Word on the street is that Pennsylvania is a “No-fault” divorce state, but what does that mean? For practical purposes, it means that instead of having to allege one spouse committed adultery, made the other spouse’s life intolerable through personal indignities, abandoned the marriage and/or inflicted cruel and barbarous treatment against the other spouse (who was “injured and innocent”), an avenue was opened to allow people to leave marriages they were no longer interested in without having to spend tons of money on lawyers fighting over WHY the marriage should end. For every offense, there was a defense….allegations of adultery might be met with allegations of abandonment, allegations of abandonment might be met with allegations of allegations of cruel and barbarous treatment….all resulting in lots of time, effort and money being spent just to allow the parties to establish GROUNDS for divorce. And, if a divorce was not granted because it was successfully defended on fault grounds, two unhappily married people remained unhappily married (including, all too often, abusive dynamics).

When Pennsylvania joined the no-fault movement in 1980, the goal was to allow parties who had come to an end of their relationship a way to conclude their relationship on the basis of simply figuring out the economics. Of course, the emotionality of relationships means there will often be mixed motivations even in the context of no-fault divorces, too often involving vindictiveness in child custody and support disputes, but those elements could always be a part of the fault divorce picture in any event.

So, fault is always involved in a case of domestic abuse. Sometimes, however rarely, however, a victim can falsely accuse. So, nothing is simple, but the standard tools of the courtroom, figuring out how much who is telling the truth more often than not, and applying the Rules of Evidence, will help a court decide such issues. And in cases of obvious abuse, emergency interventions can take place to prevent an abuser from having contact with a spouse and/or children, and can, if allegations are founded, result in her or him losing the right to have access to family members whom they subjected to abuse, but to firearms also, indefinitely.

Fault is also one of the factors considered in determining whether or not alimony is appropriate. In general, when there is adequate property to divide such that each of the parties would be in a position to move forward with an equitable division of assets, and there is not a huge difference in the parties’ incomes, an award of alimony may not come into play. If, in a long-term marriage, where one party chose against advancing her or his career options to act primarily as a homemaker and to focus on raising the children, for example, while the other party enjoyed a significant earnings advantage by the end of the marriage; even if there was not much property to divide, alimony might be appropriate.

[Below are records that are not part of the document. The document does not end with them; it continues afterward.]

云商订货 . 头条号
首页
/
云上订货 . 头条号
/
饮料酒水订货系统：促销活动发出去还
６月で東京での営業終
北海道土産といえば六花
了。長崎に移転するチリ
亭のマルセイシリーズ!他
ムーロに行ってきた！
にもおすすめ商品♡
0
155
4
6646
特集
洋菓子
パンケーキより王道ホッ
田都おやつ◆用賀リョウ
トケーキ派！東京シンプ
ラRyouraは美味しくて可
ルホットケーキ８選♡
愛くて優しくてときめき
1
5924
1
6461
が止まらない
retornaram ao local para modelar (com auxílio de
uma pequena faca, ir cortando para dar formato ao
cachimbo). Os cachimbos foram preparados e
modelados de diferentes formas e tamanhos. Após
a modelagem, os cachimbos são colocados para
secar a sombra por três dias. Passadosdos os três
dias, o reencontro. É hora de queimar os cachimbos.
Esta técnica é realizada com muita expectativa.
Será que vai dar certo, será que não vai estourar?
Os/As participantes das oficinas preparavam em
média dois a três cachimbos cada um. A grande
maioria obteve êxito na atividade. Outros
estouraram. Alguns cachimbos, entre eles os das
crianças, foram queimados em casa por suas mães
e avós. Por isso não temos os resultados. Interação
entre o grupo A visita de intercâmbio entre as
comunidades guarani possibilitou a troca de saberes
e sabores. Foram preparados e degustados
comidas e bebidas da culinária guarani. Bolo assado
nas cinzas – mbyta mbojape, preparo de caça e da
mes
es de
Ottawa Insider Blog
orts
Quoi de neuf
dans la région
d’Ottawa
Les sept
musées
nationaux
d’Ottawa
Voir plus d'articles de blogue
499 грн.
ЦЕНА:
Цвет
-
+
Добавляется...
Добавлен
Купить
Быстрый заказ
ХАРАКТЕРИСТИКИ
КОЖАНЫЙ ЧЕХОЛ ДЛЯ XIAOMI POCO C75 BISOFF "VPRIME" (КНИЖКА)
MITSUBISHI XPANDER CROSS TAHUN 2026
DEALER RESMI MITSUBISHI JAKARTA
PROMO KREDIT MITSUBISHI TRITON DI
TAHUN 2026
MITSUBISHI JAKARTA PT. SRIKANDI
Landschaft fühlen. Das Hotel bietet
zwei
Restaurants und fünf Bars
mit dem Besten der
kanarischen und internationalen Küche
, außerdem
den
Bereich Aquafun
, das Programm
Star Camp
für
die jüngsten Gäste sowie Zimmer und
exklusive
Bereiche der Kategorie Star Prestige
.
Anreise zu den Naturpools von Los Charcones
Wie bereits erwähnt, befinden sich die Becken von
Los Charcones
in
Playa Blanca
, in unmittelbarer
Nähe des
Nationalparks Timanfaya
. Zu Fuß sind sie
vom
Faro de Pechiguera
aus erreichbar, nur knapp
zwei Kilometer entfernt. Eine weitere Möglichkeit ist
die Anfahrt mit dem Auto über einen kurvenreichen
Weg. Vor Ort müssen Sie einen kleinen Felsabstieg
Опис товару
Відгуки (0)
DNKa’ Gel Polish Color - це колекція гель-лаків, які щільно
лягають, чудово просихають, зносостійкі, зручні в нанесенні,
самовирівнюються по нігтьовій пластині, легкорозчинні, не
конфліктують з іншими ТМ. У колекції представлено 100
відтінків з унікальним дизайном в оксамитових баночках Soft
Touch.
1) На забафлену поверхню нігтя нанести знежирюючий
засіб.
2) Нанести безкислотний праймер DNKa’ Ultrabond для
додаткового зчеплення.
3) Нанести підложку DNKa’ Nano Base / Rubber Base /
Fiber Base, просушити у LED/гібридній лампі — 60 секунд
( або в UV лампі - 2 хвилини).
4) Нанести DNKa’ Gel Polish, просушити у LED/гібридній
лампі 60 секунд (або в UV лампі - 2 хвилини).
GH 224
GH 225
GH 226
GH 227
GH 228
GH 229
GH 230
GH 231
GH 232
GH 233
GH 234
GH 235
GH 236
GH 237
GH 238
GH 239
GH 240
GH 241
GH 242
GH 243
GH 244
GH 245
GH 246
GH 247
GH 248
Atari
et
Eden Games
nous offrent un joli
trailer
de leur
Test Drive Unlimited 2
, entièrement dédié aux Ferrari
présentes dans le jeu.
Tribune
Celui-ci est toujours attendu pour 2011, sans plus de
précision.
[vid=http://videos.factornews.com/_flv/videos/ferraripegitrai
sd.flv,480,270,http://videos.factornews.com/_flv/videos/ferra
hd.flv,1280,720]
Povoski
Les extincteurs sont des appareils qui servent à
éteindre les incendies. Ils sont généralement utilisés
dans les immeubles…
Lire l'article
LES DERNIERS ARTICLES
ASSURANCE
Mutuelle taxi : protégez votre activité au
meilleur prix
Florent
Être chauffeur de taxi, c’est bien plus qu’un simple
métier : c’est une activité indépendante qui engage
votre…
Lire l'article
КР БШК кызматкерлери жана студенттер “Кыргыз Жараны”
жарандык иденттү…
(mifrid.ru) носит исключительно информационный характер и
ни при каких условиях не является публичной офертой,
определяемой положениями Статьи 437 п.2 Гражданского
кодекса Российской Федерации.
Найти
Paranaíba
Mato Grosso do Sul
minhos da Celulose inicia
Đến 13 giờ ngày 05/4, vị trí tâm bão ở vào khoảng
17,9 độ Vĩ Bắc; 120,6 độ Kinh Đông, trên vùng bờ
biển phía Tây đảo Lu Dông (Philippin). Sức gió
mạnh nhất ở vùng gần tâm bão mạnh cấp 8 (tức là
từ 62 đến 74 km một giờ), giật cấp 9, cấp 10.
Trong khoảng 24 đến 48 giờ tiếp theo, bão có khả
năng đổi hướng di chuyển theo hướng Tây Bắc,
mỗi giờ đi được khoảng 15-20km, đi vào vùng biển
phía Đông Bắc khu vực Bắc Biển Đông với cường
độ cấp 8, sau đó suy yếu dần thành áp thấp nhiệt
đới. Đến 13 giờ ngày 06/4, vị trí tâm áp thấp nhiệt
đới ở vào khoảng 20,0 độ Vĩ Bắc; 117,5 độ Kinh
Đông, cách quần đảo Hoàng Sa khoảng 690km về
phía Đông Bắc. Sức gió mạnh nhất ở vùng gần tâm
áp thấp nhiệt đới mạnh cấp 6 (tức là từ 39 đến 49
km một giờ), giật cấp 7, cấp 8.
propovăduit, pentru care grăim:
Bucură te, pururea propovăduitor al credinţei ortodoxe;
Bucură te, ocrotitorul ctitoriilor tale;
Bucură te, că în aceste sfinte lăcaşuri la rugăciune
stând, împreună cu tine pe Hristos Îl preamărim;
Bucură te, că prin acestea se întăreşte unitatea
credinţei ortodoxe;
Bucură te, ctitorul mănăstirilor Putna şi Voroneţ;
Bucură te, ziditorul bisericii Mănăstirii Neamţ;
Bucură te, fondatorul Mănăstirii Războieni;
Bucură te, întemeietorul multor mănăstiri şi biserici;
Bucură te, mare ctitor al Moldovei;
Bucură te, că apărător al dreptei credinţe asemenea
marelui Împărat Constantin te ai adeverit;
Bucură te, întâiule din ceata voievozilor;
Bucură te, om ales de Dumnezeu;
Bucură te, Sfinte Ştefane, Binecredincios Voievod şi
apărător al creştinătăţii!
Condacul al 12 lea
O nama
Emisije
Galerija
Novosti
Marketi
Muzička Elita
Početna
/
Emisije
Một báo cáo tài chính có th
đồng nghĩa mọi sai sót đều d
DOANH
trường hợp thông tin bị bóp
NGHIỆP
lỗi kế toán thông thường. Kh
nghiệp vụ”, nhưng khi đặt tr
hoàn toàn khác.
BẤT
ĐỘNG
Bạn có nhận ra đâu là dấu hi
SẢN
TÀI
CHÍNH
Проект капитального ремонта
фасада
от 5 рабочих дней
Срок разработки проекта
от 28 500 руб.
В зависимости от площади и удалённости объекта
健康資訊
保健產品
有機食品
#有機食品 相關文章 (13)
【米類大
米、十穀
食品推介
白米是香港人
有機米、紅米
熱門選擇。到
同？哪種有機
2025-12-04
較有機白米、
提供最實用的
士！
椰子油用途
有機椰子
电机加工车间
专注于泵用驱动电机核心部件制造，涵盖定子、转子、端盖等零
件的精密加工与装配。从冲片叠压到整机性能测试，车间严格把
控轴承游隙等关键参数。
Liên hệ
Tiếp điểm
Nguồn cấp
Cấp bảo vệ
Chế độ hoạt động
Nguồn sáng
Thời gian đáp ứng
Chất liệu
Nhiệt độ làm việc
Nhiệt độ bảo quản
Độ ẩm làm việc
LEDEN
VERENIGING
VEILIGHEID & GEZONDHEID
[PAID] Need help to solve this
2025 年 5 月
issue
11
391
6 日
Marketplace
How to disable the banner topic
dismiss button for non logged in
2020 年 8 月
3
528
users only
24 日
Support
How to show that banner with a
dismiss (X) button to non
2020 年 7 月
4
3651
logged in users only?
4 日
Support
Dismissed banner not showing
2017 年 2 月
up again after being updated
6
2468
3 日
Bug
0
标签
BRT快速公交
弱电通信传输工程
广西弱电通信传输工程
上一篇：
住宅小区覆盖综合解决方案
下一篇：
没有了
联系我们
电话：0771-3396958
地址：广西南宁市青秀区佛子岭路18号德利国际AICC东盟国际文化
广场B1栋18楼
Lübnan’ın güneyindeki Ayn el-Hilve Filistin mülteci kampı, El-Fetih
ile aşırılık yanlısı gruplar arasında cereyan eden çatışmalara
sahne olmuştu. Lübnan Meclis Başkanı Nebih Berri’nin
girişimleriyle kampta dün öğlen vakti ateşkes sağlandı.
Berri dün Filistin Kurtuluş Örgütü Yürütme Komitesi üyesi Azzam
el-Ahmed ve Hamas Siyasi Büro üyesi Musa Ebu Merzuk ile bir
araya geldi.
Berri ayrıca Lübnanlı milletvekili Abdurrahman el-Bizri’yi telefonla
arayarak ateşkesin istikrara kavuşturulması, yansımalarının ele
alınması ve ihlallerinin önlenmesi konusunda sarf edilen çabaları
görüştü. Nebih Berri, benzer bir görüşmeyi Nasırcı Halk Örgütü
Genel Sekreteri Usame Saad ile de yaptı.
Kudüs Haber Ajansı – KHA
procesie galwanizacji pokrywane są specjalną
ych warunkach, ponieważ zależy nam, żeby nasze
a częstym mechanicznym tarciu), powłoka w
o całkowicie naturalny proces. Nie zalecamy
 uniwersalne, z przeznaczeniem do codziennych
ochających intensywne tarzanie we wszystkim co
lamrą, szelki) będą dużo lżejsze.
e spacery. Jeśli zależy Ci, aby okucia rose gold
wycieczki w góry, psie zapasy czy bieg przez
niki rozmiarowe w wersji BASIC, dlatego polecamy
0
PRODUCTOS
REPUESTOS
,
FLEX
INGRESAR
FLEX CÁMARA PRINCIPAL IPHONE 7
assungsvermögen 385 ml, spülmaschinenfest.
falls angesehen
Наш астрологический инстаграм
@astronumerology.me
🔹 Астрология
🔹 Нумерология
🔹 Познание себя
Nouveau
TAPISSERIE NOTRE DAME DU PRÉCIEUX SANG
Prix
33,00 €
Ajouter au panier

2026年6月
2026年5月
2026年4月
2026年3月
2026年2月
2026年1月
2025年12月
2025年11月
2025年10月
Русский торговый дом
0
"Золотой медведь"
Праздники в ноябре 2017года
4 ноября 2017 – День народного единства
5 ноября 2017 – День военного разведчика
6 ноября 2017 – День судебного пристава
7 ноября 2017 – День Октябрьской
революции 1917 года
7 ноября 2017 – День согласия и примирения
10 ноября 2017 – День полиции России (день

In its current state, divorce law in Pennsylvania is allowing more and more for parties to “save themselves the cost of a lawyer” by representing themselves. There are cases where this is absolutely appropriate and any lawyer, after a free consultation, should be able to tell you so. But there are still cases where legal nuances are important to understand, the means of finding out information that would otherwise remain hidden forever become important, and court intervention is the only way to get certain actors to act in a way that is reasonable. So, whatever you do, do not let the “Fault” in your divorce be your failure to consult a qualified family law attorney when doing so would have protected your rights. Seek out an attorney who will give you a free consult BEFORE you decide to go it alone. That simple choice could make a huge difference in your case and your life.